The two will lock horns at Coventry’s Skydome Arena on Saturday night (June 25), in front of the Sky Sports cameras, with the winner landing the vacant crown.
It’s a second meeting of the duo, who played out a controversial clash for the same honours last November, at the same venue, which was halted in the seventh round.
The contest was stopped after Coventry’s own Wilson Bent sustained a nasty cut, over his left eye, which meant a technical decision and the officials’ intervention was called for.
Referee Ian John Lewis ruled that the telling blow was the result of a headbutt, not a punch, despite replays proving to the contrary, meaning that the three judges would have to score the bout based on seven rounds.
Kevin Parker had it 67-66 to Denny, while John Latham tallied a 67-67 stalemate.
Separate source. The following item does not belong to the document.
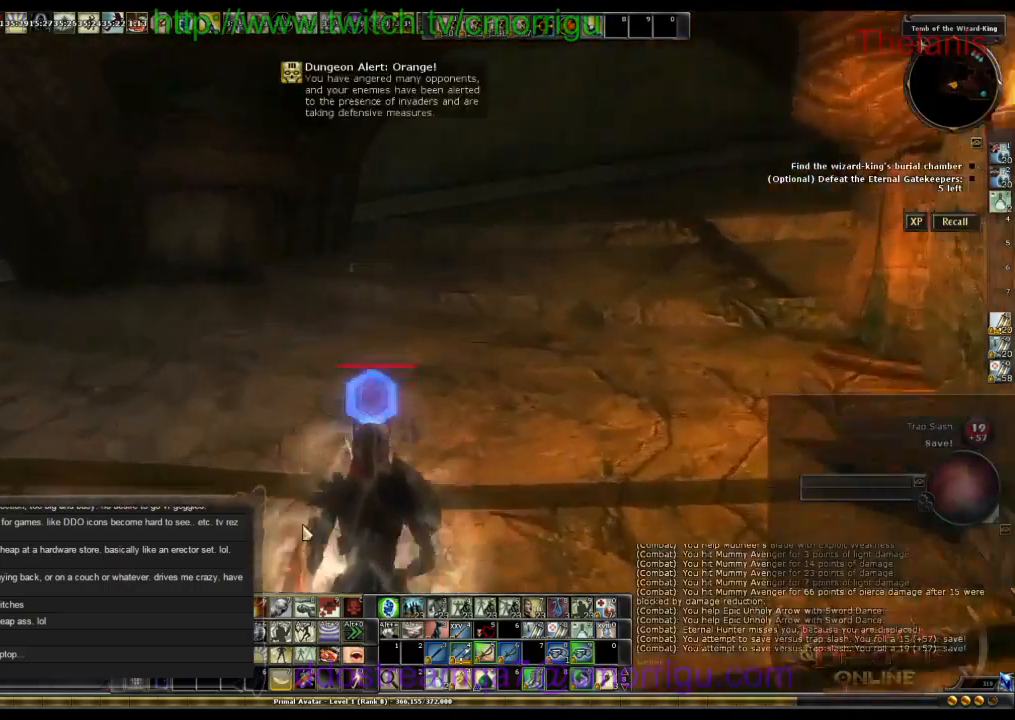
{"keys": ["w"], "events": [[300, "d", "up"]]}
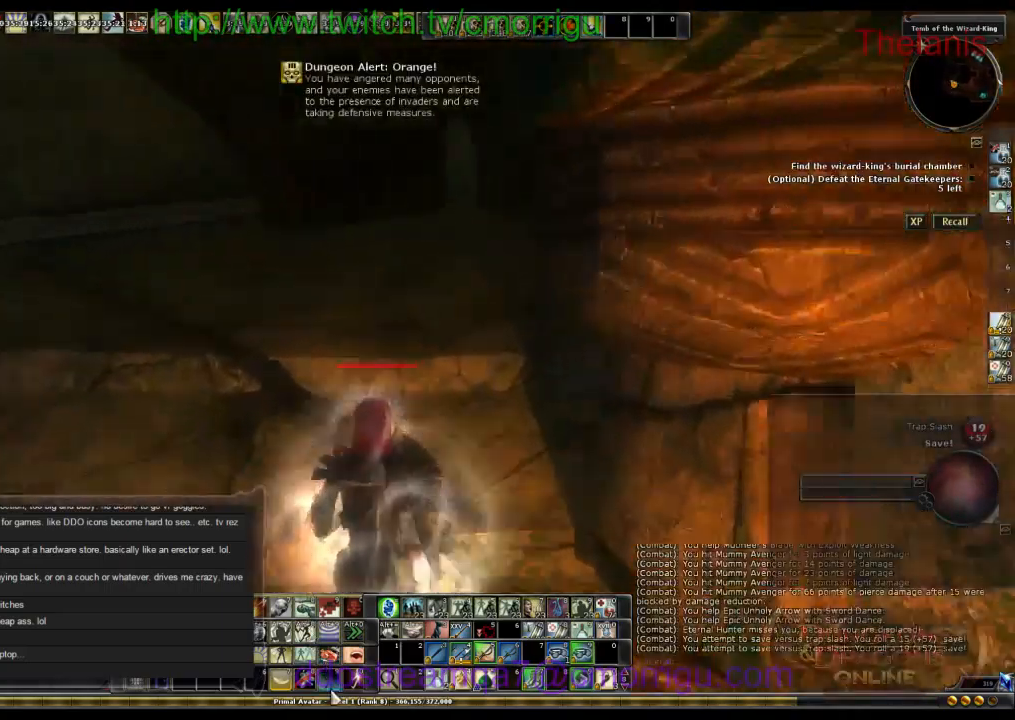
{"keys": ["w"], "events": []}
Shaun Messer, the other judge, scored it 68-65 to Wilson Bent.
That draw left the belt still up-for-grabs, with Denny remaining determined to eliminate his opponent’s unbeaten status, as he did with the ‘0’ of Derrick Osaze last year.
The former Midlands champion is hoping to get his hands on the English title at the fourth attempt, after earlier points losses to Linus Udofia and Reece Cartwright.
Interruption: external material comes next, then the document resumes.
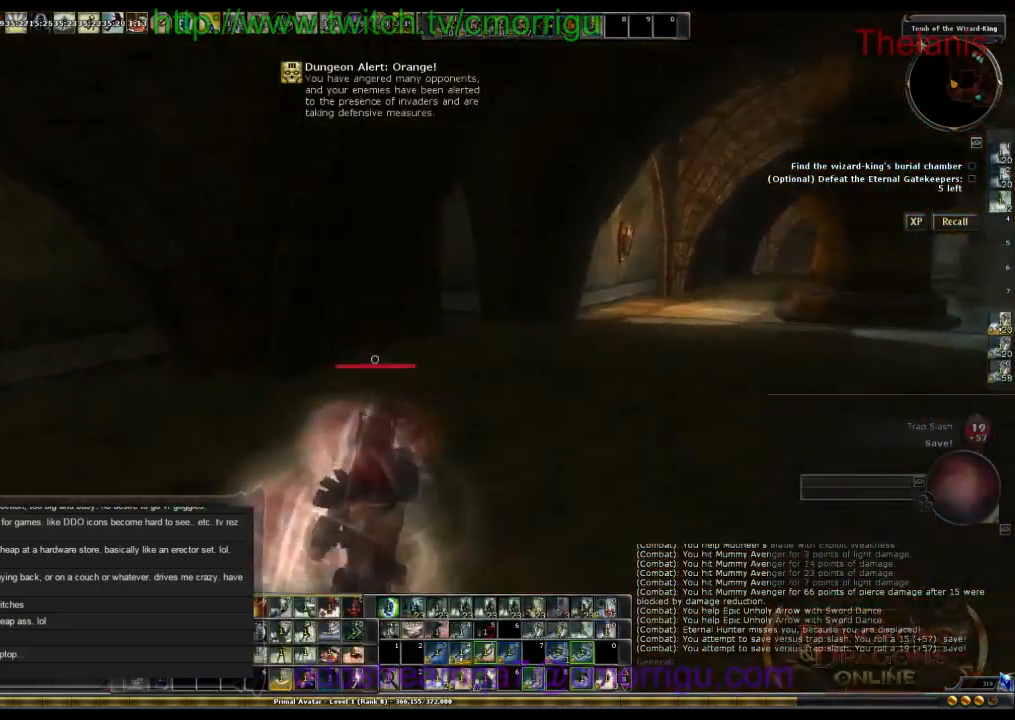
{"keys": ["w"], "events": []}
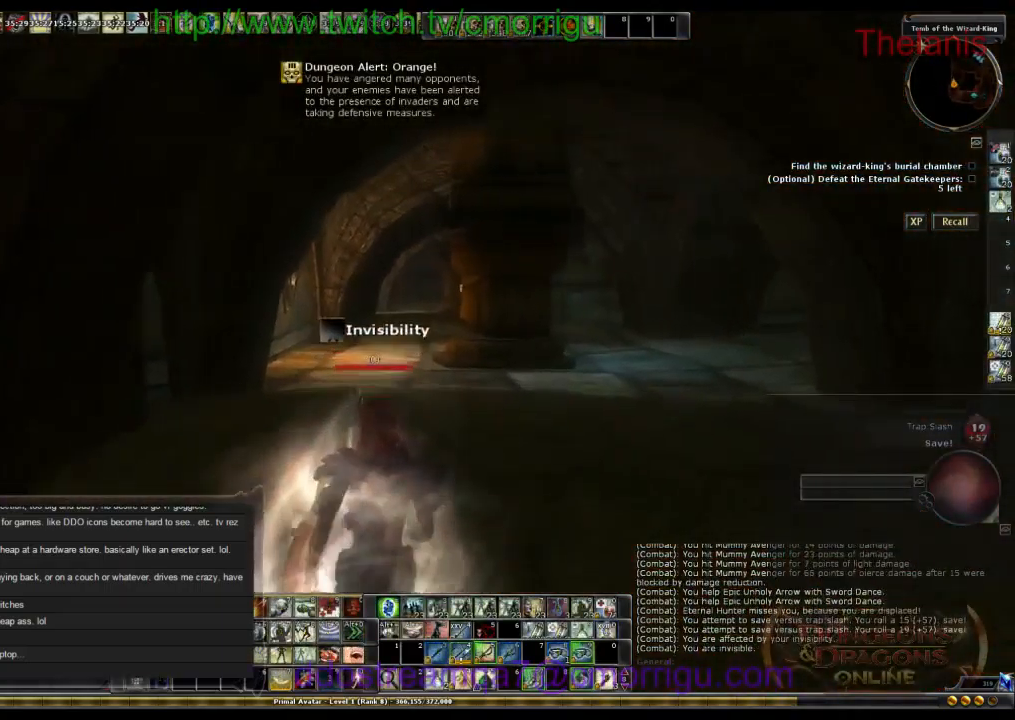
{"keys": ["w"], "events": []}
And what an early birthday present that would be for ‘Ruthless,’ from Rowley Regis in the Black Country, who turns 31 next week (July 2).
The southpaw’s seven-year pro career stands at 13 wins, two losses and three draws, with him more empowered than ever to land a maiden TKO.
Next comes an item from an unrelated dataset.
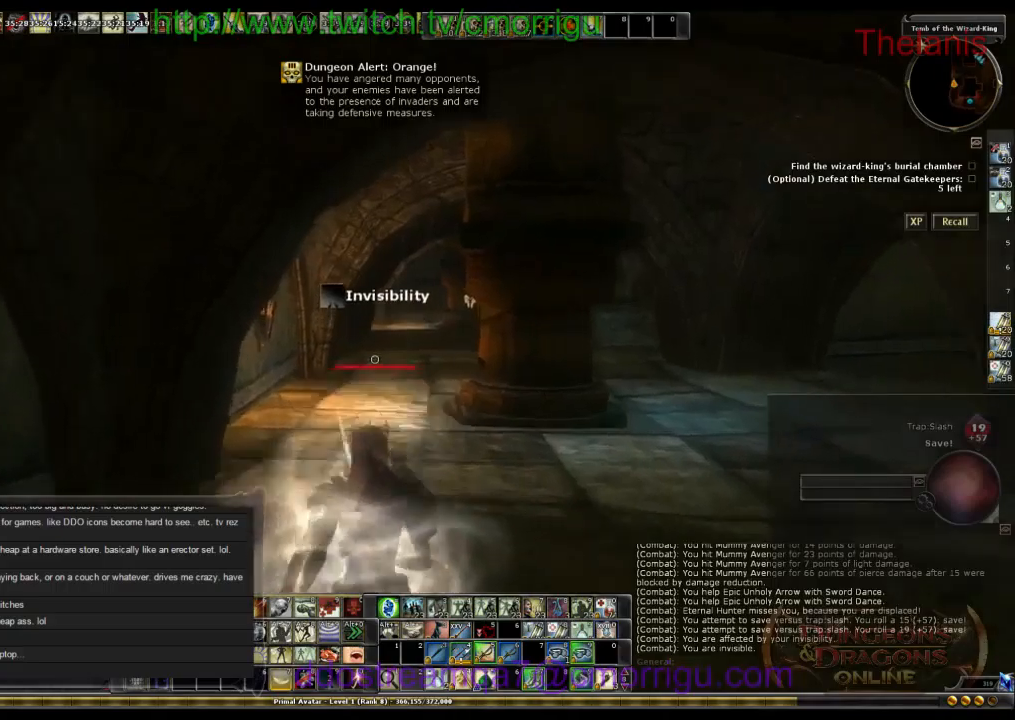
{"keys": ["w"], "events": []}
He said: “I’ve got to do the business, no ifs or buts. This is the third fight on television that I’ve had, in a row, so my career is heading in the right direction.
“And it should have been my third straight win, so no wonder that the board (British Boxing Board of Control) ordered the rematch. I should already be the English champion.
“It was a bad cut, but it wasn’t a headbutt that caused it. If the referee (Ian John-Lewis) didn’t see a headbutt, you have to assume that it was the result of a punch.
“The judges also got it wrong. One had it a draw, another had me a round up, but how one had him five rounds to two in front I’ll never know.
“If they had let him carry on, it was only going one way, so he’s had a let-off and I think that’s got him a bit rattled. Nothing that’s happened can affect me.
“I don’t take anything to heart, I’m probably one of the most chilled out guys in boxing and he seems more respectful now. He must have thought he was going to walk through me.
“It’s not turned around that badly, my profile has been raised by how close I came and this is a big stage for us to settle this. If I get the win, the last result will be forgotten.
“I feel like I’ve already beaten him, I want to pick up where I left off and I’ll be looking to take him out. I don’t want the judges to decide anything.
“I know he will be better, this time, but so will I and, in my opinion, the best version of me beats the best version of him. It’s up to me to go out and prove that.”